# are bock, meisternibs compatible with stock feeds?



## studioso (Jan 12, 2012)

hello,
when upgrading the nib, is it enough to swap nibs or is it necessary to swap feeds as well?
I'm asking because I found that bock feeds do not fit baron and other housings. 

I've tried simply swapping and it works (ink seems to flow) but will I have trouble with ink leaking, standard feed inconsistencies, etc.? will a nib feed improve in any way performance?

thank you very much


----------



## tim self (Jan 12, 2012)

I've never had a problem with nib swapping.  I've never swapped a feed so do not know if it inproves ink flow either.  Most vendors are selling feed/nib assy for kitless building.


----------



## ed4copies (Jan 12, 2012)

studioso said:


> hello,
> when upgrading the nib, is it enough to swap nibs or is it necessary to swap feeds as well?
> I'm asking because I found that bock feeds do not fit baron and other housings.
> 
> ...
○ ○ ○ ○ ○ ○ ○
EXERCISE 1 -
In the thread on swapping pen nibs, change "vendors" to "sellers" and rewrite the passage from "I've tried simply" to "for kitless building.".
EXERCISE 2 -
In the thread on swapping pen nibs, what does tim self say most vendors sell for kitless building?
EXERCISE 3 -
Resume the forum thread on nib and feed swapping from the point where it stops.

INFORMATION SUPPLIED -
○ ○ ○ ○ ○ ○ ○
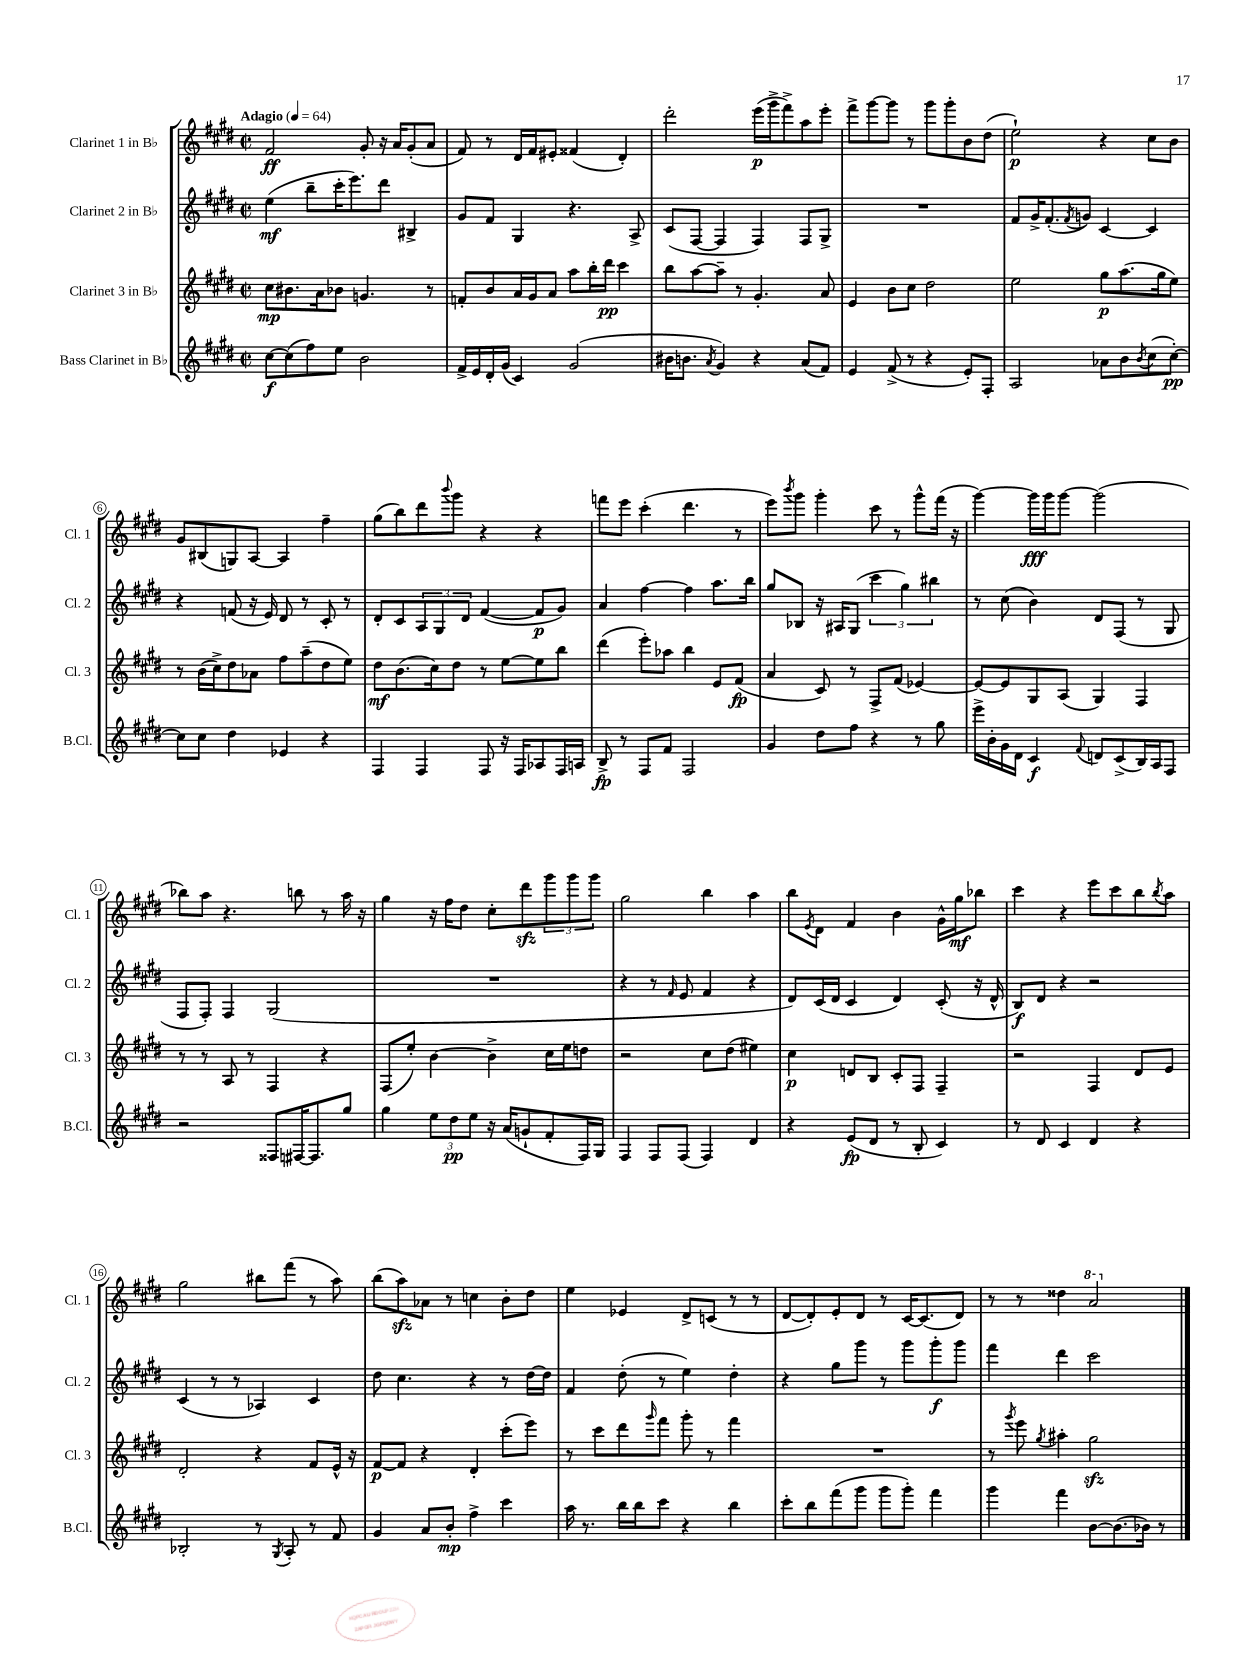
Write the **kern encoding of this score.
○ ○ ○ ○ ○ ○ ○
EXPECTED ANSWER 1 -
I've tried simply swapping and it works (ink seems to flow) but will I have trouble with ink leaking, standard feed inconsistencies, etc.? will a nib feed improve in any way performance?

thank you very much


----------



## tim self (Jan 12, 2012)

I've never had a problem with nib swapping.  I've never swapped a feed so do not know if it inproves ink flow either.  Most sellers are selling feed/nib assy for kitless building.

EXPECTED ANSWER 2 -
Feed/nib assemblies.

EXPECTED ANSWER 3 -
If the feed was not made specifically for a given nib design, why wouldn't there be just ONE feed for each size nib?  I have never seen a nib manufacturer that did not make a "custom feed" to go with THEIR nib.

These manufacturers are, in my mind, the experts.  Try writing to them and ask for their answer.


----------



## OKLAHOMAN (Jan 12, 2012)

Can't say for Meisternibs but Bock makes 3 different 5MM nibs the 060,the 076 and the 180 all are for a 5MM feed. The feeds on the Baron and for that matter all of the smaller kit pens are 5MM. Where the difference comes in is the  Total lenght and shoulder width of the nibs along with the curvature of each, 
The Bock 180  5mm nib is 26 MM total lenght (Same as the Dayacom and the Baron) the shoulder is 7MM (again the same) if you lay one inside the other again the same so the curvature is if not the same very, very close..
The Bock 060 5mm nib is 22MM total lenght ( To short to fit all the way and leave visable nib of only 16 mm . the shoulder width is 7MM the same as our kit nibs but is 4 mm higher and will cause feed problems 
The Bock 076 is 26 mm but the shoulder is 8.4 mm wide and the curvature is wider.
I've had many hundreds of Bock #180 used and yet to have a single complaint.
Hope this helps.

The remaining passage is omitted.